Wichtig iss er muss 8 Verschiedene Messungen aufnehmen und günstig sollte er auch sein  

MfG Balou


----------



## gorden (28 Juli 2004)

guten tag.

wir sind im Zeitalter der Modernen Elektronik ich kann es nicht nachvollziehen das es Immernoch leute gibt die sowas einbauen. Das kan doch viel eleganter, einfacher und schneller gelöst werden mit einer SPS dazu ist es noch Wartungsärmer und somit wirtschaftlicher...

mfg 
Gorden


----------



## Kurt (29 Juli 2004)

*Bitte um Aufklärung -> geklärt*

Hallo Balou,

ist ein Messstellenumschalter ein 'Ding', dass über Binäreingänge Analogsignale umschaltet, damit man (zB bei der SPS) nur einen Analogeingang benötigt.

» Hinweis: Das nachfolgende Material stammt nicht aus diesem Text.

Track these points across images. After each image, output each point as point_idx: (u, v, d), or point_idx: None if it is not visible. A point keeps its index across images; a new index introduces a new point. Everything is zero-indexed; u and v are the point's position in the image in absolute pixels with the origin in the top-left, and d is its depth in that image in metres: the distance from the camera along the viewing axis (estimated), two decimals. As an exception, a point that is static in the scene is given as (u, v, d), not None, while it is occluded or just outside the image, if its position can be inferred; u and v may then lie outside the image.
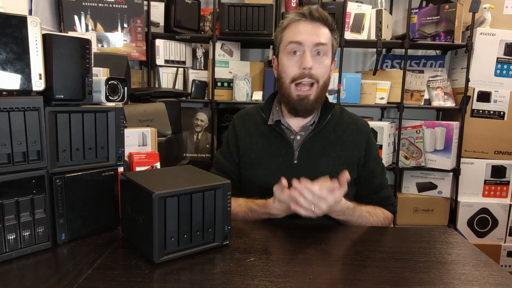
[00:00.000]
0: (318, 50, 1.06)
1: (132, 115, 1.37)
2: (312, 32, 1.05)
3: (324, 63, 1.07)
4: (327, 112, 1.13)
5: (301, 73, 1.05)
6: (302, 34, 1.05)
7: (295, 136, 1.12)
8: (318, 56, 1.06)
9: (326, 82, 1.09)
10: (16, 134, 0.72)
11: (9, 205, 0.72)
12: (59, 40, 0.76)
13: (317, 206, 0.90)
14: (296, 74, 1.06)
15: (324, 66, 1.07)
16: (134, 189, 0.76)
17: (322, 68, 1.06)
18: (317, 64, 1.05)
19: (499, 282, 0.70)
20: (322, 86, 1.08)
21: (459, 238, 0.92)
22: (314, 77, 1.06)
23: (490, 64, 2.21)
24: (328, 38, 1.07)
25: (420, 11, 2.27)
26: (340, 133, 1.13)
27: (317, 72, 1.06)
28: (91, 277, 0.67)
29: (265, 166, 1.11)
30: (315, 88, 1.07)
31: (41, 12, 1.89)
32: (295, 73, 1.06)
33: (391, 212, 1.15)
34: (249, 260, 0.75)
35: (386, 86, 2.20)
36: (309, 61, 1.04)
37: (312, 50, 1.05)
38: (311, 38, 1.04)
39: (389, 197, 1.15)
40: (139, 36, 2.12)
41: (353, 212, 1.01)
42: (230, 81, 2.22)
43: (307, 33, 1.05)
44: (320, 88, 1.08)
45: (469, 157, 2.26)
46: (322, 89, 1.08)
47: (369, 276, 0.71)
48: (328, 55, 1.08)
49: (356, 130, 1.15)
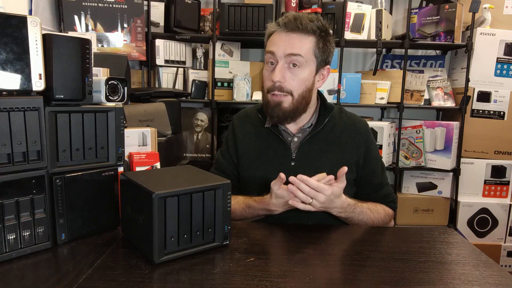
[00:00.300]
0: (292, 62, 1.02)
1: (132, 115, 1.37)
2: (287, 42, 1.01)
3: (299, 76, 1.03)
4: (325, 114, 1.12)
5: (272, 85, 1.04)
6: (275, 44, 1.03)
7: (292, 138, 1.12)
8: (293, 68, 1.02)
9: (303, 95, 1.05)
10: (16, 134, 0.72)
11: (9, 205, 0.72)
12: (59, 40, 0.76)
13: (315, 199, 0.91)
14: (269, 86, 1.05)
15: (298, 78, 1.03)
16: (134, 189, 0.76)
17: (296, 80, 1.03)
18: (290, 77, 1.02)
19: (499, 282, 0.70)
20: (299, 98, 1.04)
21: (459, 238, 0.92)
22: (285, 90, 1.03)
23: (490, 64, 2.21)
24: (307, 48, 1.02)
25: (420, 11, 2.27)
26: (338, 135, 1.12)
27: (289, 84, 1.03)
28: (91, 277, 0.67)
29: (263, 168, 1.11)
30: (289, 98, 1.04)
31: (41, 12, 1.89)
32: (268, 84, 1.05)
33: (391, 209, 1.15)
34: (249, 260, 0.75)
35: (386, 86, 2.20)
36: (276, 75, 1.01)
37: (286, 61, 1.02)
38: (283, 48, 1.01)
39: (389, 194, 1.15)
40: (139, 36, 2.12)
41: (354, 208, 1.01)
42: (230, 81, 2.22)
43: (281, 43, 1.02)
44: (296, 100, 1.04)
45: (469, 157, 2.26)
46: (298, 102, 1.05)
47: (369, 276, 0.71)
48: (305, 66, 1.03)
49: (354, 131, 1.14)
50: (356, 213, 1.02)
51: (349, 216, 1.02)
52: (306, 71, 1.04)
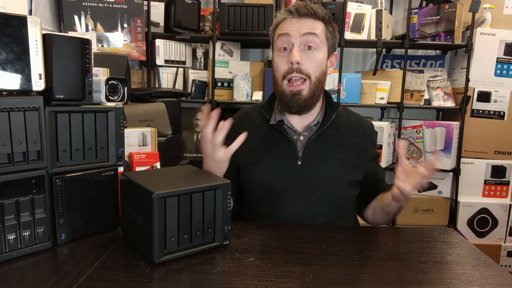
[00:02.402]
0: (308, 44, 1.01)
1: (132, 115, 1.37)
2: (300, 25, 1.01)
3: (316, 58, 1.02)
4: (332, 112, 1.10)
5: (289, 68, 1.01)
6: (288, 28, 1.02)
7: (298, 137, 1.09)
8: (308, 50, 1.01)
9: (320, 78, 1.04)
10: (16, 134, 0.72)
11: (9, 205, 0.72)
12: (59, 40, 0.76)
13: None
14: (285, 70, 1.02)
15: (315, 61, 1.02)
16: (134, 189, 0.76)
17: (313, 63, 1.02)
18: (306, 59, 1.01)
19: (499, 282, 0.70)
20: (316, 82, 1.03)
21: (459, 238, 0.92)
22: (304, 72, 1.01)
23: (490, 64, 2.21)
24: (320, 30, 1.02)
25: (420, 11, 2.27)
26: (346, 134, 1.10)
27: (307, 67, 1.01)
28: (91, 277, 0.67)
29: (268, 167, 1.08)
30: (307, 84, 1.02)
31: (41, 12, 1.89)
32: (284, 69, 1.02)
33: None
34: (249, 260, 0.75)
35: (386, 86, 2.20)
36: (295, 55, 0.99)
37: (301, 43, 1.01)
38: (299, 29, 1.01)
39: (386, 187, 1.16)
40: (139, 36, 2.12)
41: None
42: (230, 81, 2.22)
43: (294, 26, 1.01)
44: (313, 84, 1.03)
45: (469, 157, 2.26)
46: (316, 85, 1.03)
47: (369, 276, 0.71)
48: (320, 49, 1.03)
49: (363, 131, 1.13)
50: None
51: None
52: (321, 53, 1.03)
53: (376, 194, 1.15)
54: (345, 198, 1.08)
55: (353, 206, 1.15)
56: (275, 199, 1.07)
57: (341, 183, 1.07)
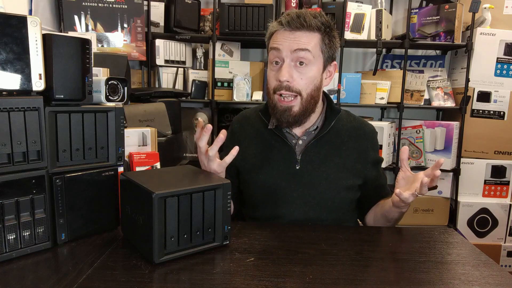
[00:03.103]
0: (300, 59, 0.97)
1: (132, 115, 1.37)
2: (292, 40, 0.97)
3: (307, 74, 0.99)
4: (332, 117, 1.09)
5: (278, 85, 0.99)
6: (279, 42, 0.98)
7: (297, 141, 1.08)
8: (300, 66, 0.98)
9: (312, 94, 1.01)
10: (16, 134, 0.72)
11: (9, 205, 0.72)
12: (59, 40, 0.76)
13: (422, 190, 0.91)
14: (275, 85, 1.00)
15: (307, 77, 0.99)
16: (134, 189, 0.76)
17: (304, 79, 0.99)
18: (297, 76, 0.98)
19: (499, 282, 0.70)
20: (308, 98, 1.01)
21: (459, 238, 0.92)
22: (294, 90, 0.99)
23: (490, 64, 2.21)
24: (314, 44, 0.98)
25: (420, 11, 2.27)
26: (346, 139, 1.09)
27: (297, 83, 0.99)
28: (91, 277, 0.67)
29: (267, 171, 1.07)
30: (298, 100, 1.00)
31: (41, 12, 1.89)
32: (275, 84, 1.01)
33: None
34: (249, 260, 0.75)
35: (386, 86, 2.20)
36: (283, 74, 0.97)
37: (292, 59, 0.98)
38: (289, 45, 0.97)
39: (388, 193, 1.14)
40: (139, 36, 2.12)
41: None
42: (230, 81, 2.22)
43: (285, 41, 0.98)
44: (305, 100, 1.00)
45: (469, 157, 2.26)
46: (308, 101, 1.01)
47: (369, 276, 0.71)
48: (313, 64, 0.99)
49: (363, 135, 1.12)
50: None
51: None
52: (314, 68, 1.00)
53: (377, 200, 1.13)
54: (344, 202, 1.08)
55: (352, 211, 1.14)
56: (274, 203, 1.06)
57: (340, 187, 1.06)
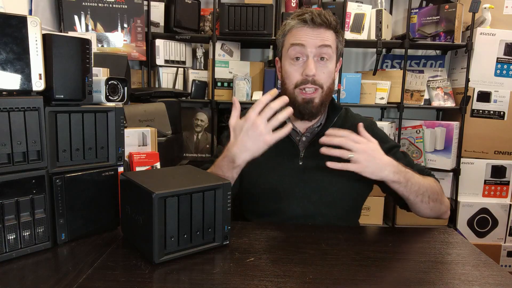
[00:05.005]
0: (322, 55, 1.03)
1: (132, 115, 1.37)
2: (315, 36, 1.03)
3: (328, 69, 1.05)
4: (334, 114, 1.12)
5: (303, 79, 1.04)
6: (303, 38, 1.03)
7: (300, 138, 1.11)
8: (321, 61, 1.04)
9: (330, 87, 1.07)
10: (16, 134, 0.72)
11: (9, 205, 0.72)
12: (59, 40, 0.76)
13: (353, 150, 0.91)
14: (298, 80, 1.05)
15: (328, 71, 1.05)
16: (134, 189, 0.76)
17: (326, 73, 1.05)
18: (320, 70, 1.04)
19: (499, 282, 0.70)
20: (327, 91, 1.06)
21: (459, 238, 0.92)
22: (318, 83, 1.04)
23: (490, 64, 2.22)
24: (332, 40, 1.05)
25: (420, 11, 2.27)
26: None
27: (320, 78, 1.04)
28: (91, 277, 0.67)
29: (270, 168, 1.09)
30: (319, 92, 1.05)
31: (41, 12, 1.89)
32: (298, 79, 1.05)
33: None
34: (249, 260, 0.75)
35: (386, 86, 2.20)
36: (311, 69, 1.01)
37: (316, 54, 1.03)
38: (314, 41, 1.02)
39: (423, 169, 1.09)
40: (139, 36, 2.12)
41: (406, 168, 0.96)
42: (230, 81, 2.22)
43: (309, 36, 1.02)
44: (325, 92, 1.06)
45: (469, 157, 2.26)
46: (327, 94, 1.07)
47: (369, 276, 0.71)
48: (332, 59, 1.06)
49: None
50: (410, 174, 0.97)
51: (408, 179, 0.95)
52: (332, 63, 1.06)
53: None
54: (346, 199, 1.08)
55: (355, 208, 1.14)
56: (276, 198, 1.07)
57: (342, 184, 1.07)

So ne Art Multiplexer oder Analogswitch?

Gruss
Kurt

*ERLEDIGT* -> habe bei Ziehl das MUM nachgelesen.


----------



## PeterEF (29 Juli 2004)

*MUM8...*

...heißt ein Teil, das hier noch liegt. ich habs sowas mal verwendet und es funktionierte ganz gut. Der hier kann 8xI oder 8xU oder 4xPT100 umschalten, je nach Wunsch von allein nach Zeit oder durch dig.Eingänge.
Er kommt von Ziehl (www.ziehl.de), was er mal kostete müßte ich erst nachgucken. Bei Interesse: einen hab ich übrig....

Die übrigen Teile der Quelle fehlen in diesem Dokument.